Ever since I password-protected my Diaryland site 15 years ago, I’ve slowly amassed a collection of now-abandoned online spaces in an effort to create a public, professional web presence. I hopped over to LiveJournal, where a few of my friends spilled their thoughts on a daily basis, then Typepad to create an early version of an online resume, then to a short-lived stint on Blogger, and finally to WordPress, where a significant part of my self still lives, albeit in fragments and forgotten drafts. Initially, I was bothered that these sites floated in the void, as I’ve tried to keep a tidy, tightly curated presence across the internet. Yet over time, as I’ve ditched Twitter, stopped blogging, posted less on Instagram, and made other accounts private, I feel strangely satisfied watching these profiles and sites languish, as my posts and updates harden into artifacts in the Museum of Me. I now wait for the moment when I can use them again solely for myself — when there are no readers left and no one is looking.
I thought about these deteriorating, forgotten spaces while reading Helena Fitzgerald’s thoughts at The Verge on one of the internet’s big ghost towns, Snapchat. Celebrities and the non-famous have abandoned the platform, and the ephemerality that had made the app popular is no longer a unique selling point, rendering Snapchat irrelevant and useless.
But it is this uselessness, Fitzgerald writes, that now makes Snapchat a compelling space for her again: a private hangout for a handful of people, far from the crowd, where they can yell out their secrets, be unseen, and disappear.
Perhaps more than anything else, what has sucked all of the joy out of the social internet in its current form is its exhortation to be useful. We have arrived at a version where everything seems to be just another version of LinkedIn. Every online space is supposed to get you a job or a partner or a stronger personal brand so you can accomplish the big, public-record goals of life. The public marketplace is everywhere. It’s an interactive and immersive CV, an archive. It all counts, and it all matters.

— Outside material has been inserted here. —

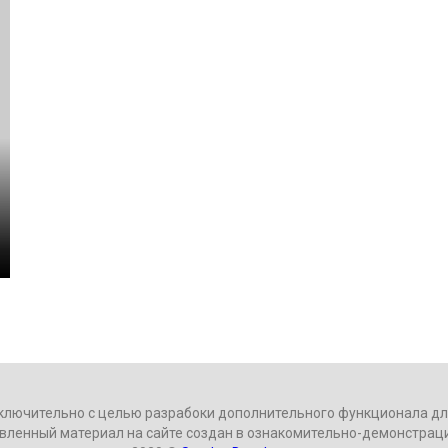
.
ключительно с целью разрабоки дополнительного функционала для
вленный материал на сайте создан в ознакомительно-демонстрац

First in the era of America Online, and then in the era of LiveJournal and micro-blogging, the internet was at least partly an escape. It was a place where the boundaries of real life, in which everything was more or less a job interview, could be sloughed off and one could imagine the internet as a quiet, uninhabited space of whispered intimacies. In this era of hyper-usefulness, what seems rarest and most valuable online are spaces that offer, however illusorily, a return to this original uselessness. There are places where, against the constant obligation to be seen and remembered, we might get to be unseen, unrecorded, and forgotten.